On my machine, using AVX2 instructions (highest vector instructions available), I am realizing a max. bandwidth of 5.6 GB/s.

EDIT

Following @Peter Cordes' comment, I adapted my code to make sure memory page placement has taken place. Now my measured BW is 90 GB/s. Any explanation why its so high?

_ _ _ _ _

## Activity list
A) From the bandwidth measurement post, reproduce word for word the part that begins with the words containing "On my machine, using" and ends with "its so high?".
B) Answer these questions using the bandwidth measurement post:
(i) What maximum bandwidth is first reported using AVX2 instructions?
(ii) Whose comment led to the adaptation of the code?
(iii) What bandwidth is measured after the code was adapted?
The lines that follow come from a separate source.

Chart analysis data
_ _ _ _ _

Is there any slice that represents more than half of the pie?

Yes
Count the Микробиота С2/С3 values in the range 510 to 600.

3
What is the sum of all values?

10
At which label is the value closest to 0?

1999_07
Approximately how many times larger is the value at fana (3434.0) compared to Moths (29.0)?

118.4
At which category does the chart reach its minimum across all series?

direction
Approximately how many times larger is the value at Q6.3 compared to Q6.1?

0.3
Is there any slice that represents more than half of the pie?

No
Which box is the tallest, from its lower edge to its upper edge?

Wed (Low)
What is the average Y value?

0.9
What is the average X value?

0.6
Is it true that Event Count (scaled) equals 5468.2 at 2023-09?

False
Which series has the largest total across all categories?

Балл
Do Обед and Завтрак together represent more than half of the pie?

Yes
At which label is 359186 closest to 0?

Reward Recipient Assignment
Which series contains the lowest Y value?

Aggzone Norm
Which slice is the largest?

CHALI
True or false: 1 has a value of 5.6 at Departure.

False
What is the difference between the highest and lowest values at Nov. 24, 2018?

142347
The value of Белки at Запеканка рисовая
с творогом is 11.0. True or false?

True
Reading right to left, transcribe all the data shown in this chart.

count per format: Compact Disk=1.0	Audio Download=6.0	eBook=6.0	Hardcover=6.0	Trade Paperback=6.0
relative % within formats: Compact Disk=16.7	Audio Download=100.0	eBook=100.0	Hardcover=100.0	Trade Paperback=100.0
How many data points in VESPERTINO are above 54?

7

_ _ _ _ _

## Response list
A)
On my machine, using AVX2 instructions (highest vector instructions available), I am realizing a max. bandwidth of 5.6 GB/s.

EDIT

Following @Peter Cordes' comment, I adapted my code to make sure memory page placement has taken place. Now my measured BW is 90 GB/s. Any explanation why its so high?

B)
(i) 5.6 GB/s
(ii) Peter Cordes'
(iii) 90 GB/s